Defendants John/Jane Doe Chief Engineer and John/Jane Doe Maintenance Supervisor are DISMISSED without prejudice from Count 3 and from the action.
The Clerk shall prepare for Defendants Engalage, Jeffreys, Mueller, Lawrence, and Hanna: (1) Form 5 (Notice of a Lawsuit and Request to Waive Service of a Summons), and (2) Form 6 (Waiver of Service of Summons). The Clerk is DIRECTED to mail these forms, a copy of the Complaint, and this Memorandum and Order to each Defendant's place of employment as identified by Plaintiff. If a Defendant fails to sign and return the Waiver of Service of Summons (Form 6) to the Clerk within 30 days from the date the forms were sent, the Clerk shall take appropriate steps to effect formal service on the Defendant, and the Court will require the Defendant to pay the full costs of formal service, to the extent authorized by the Federal Rules of Civil Procedure.
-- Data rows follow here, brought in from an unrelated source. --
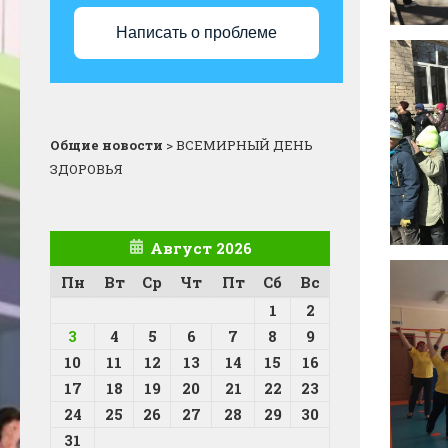
Написать о проблеме
Общие новости
>
ВСЕМИРНЫЙ ДЕНЬ
ЗДОРОВЬЯ
Август 2026
Пн
Вт
Ср
Чт
Пт
Сб
Вс
1
2
3
4
5
6
7
8
9
10
11
12
13
14
15
16
17
18
19
20
21
22
23
24
25
26
27
28
29
30
31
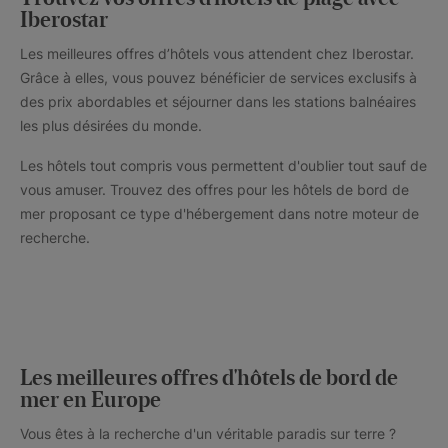
Iberostar
Les meilleures offres d’hôtels vous attendent chez Iberostar.
Grâce à elles, vous pouvez bénéficier de services exclusifs à
des prix abordables et séjourner dans les stations balnéaires
les plus désirées du monde.
Les hôtels tout compris vous permettent d'oublier tout sauf de
vous amuser. Trouvez des offres pour les hôtels de bord de
mer proposant ce type d'hébergement dans notre moteur de
recherche.
Les meilleures offres d'hôtels de bord de
mer en Europe
Vous êtes à la recherche d'un véritable paradis sur terre ?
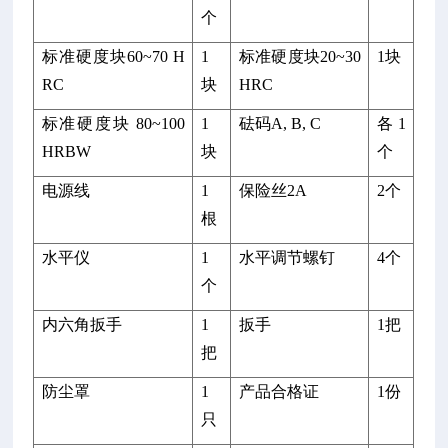
个
标准硬度块60~70 H
1
标准硬度块20~30
1块
RC
块
HRC
标准硬度块 80~100
1
砝码A, B, C
各1
HRBW
块
个
电源线
1
保险丝2A
2个
根
水平仪
1
水平调节螺钉
4个
个
内六角扳手
1
扳手
1把
把
防尘罩
1
产品合格证
1份
只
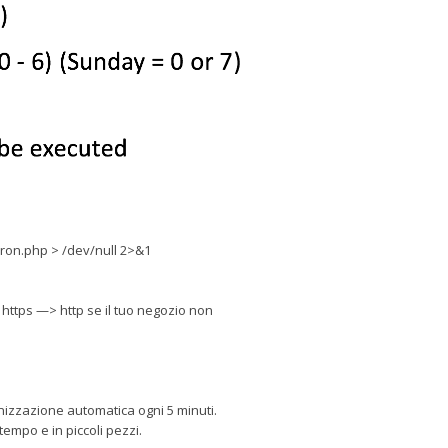
cron.php > /dev/null 2>&1
https —> http se il tuo negozio non
izzazione automatica ogni 5 minuti.
tempo e in piccoli pezzi.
If a Defendant cannot be found at the work address provided by Plaintiff, the employer shall furnish the Clerk with the Defendant's current work address, or, if not known, the Defendant's last-known address. This information shall be used only for sending the forms as directed above or for formally effecting service. Any documentation of the address shall be retained only by the Clerk and shall not be maintained in the court file or disclosed by the Clerk.
Defendants are ORDERED to timely file an appropriate responsive pleading to the Complaint and shall not waive filing a reply pursuant to 42 U.S.C. § 1997e(g). Pursuant to Administrative Order No. 244, Defendants need only respond to the issues stated in this Merit Review Order.
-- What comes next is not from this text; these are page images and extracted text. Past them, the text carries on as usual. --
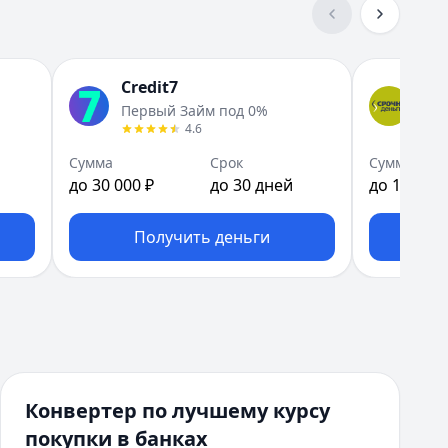
Credit7
Ср
Первый Займ под 0%
Зай
4.6
Сумма
Срок
Сумма
до 30 000 ₽
до 30 дней
до 15 000 
Получить деньги
П
Конвертер по лучшему курсу
покупки в банках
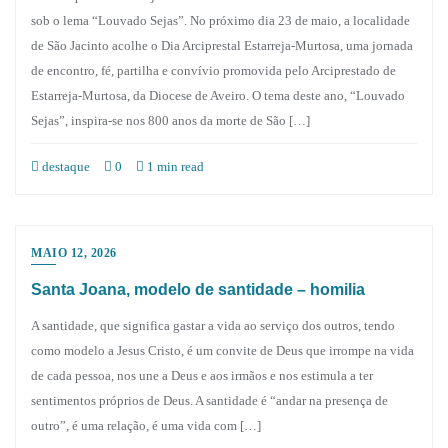
sob o lema “Louvado Sejas”. No próximo dia 23 de maio, a localidade
de São Jacinto acolhe o Dia Arciprestal Estarreja-Murtosa, uma jornada
de encontro, fé, partilha e convívio promovida pelo Arciprestado de
Estarreja-Murtosa, da Diocese de Aveiro. O tema deste ano, “Louvado
Sejas”, inspira-se nos 800 anos da morte de São […]
destaque
0
1 min read
MAIO 12, 2026
Santa Joana, modelo de santidade – homilia
A santidade, que significa gastar a vida ao serviço dos outros, tendo
como modelo a Jesus Cristo, é um convite de Deus que irrompe na vida
de cada pessoa, nos une a Deus e aos irmãos e nos estimula a ter
sentimentos próprios de Deus. A santidade é “andar na presença de
outro”, é uma relação, é uma vida com […]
Plaintiff is ADVISED that if judgment is rendered against him and the judgment includes the payment of costs under 28 U.S.C. §1915, he will be required to pay the full amount of the costs.
Plaintiff is further ADVISED that he is under a continuing obligation to keep the Clerk of Court and the opposing parties informed of any change in his address; the Court will not independently investigate his whereabouts. This shall be done in writing and not later than 7 days after a transfer or other change in address occurs. Failure to comply with this order will cause a delay in the transmission of court documents and may result in dismissal of this action for want of prosecution. See FED. R. CIV. P. 41(b).
Finally, based on the allegations in the Complaint, the Clerk of Court is DIRECTED to ENTER the standard qualified protective order pursuant to the Health Insurance Portability and Accountability Act.
IT IS SO ORDERED.
Notice to Plaintiff
The Court will take the necessary steps to notify the appropriate defendants of your lawsuit and serve them with a copy of your Complaint. After service has been achieved, the defendants will enter an appearance and file an Answer to your Complaint. It will likely take at least 60 days from the date of this Order to receive the defendants' Answer, but it is entirely possible that it will take 90 days or more. When all the defendants have filed Answers, the Court will enter a Scheduling Order containing important information on deadlines, discovery, and procedures. Plaintiff is advised to wait until counsel has appeared for the defendants before filing any motions, to give the defendants notice and an opportunity to respond to those motions. Motions filed before defendants' counsel has filed an appearance will generally be denied as premature. Plaintiff need not submit any evidence to the Court at this time, unless specifically directed to do so.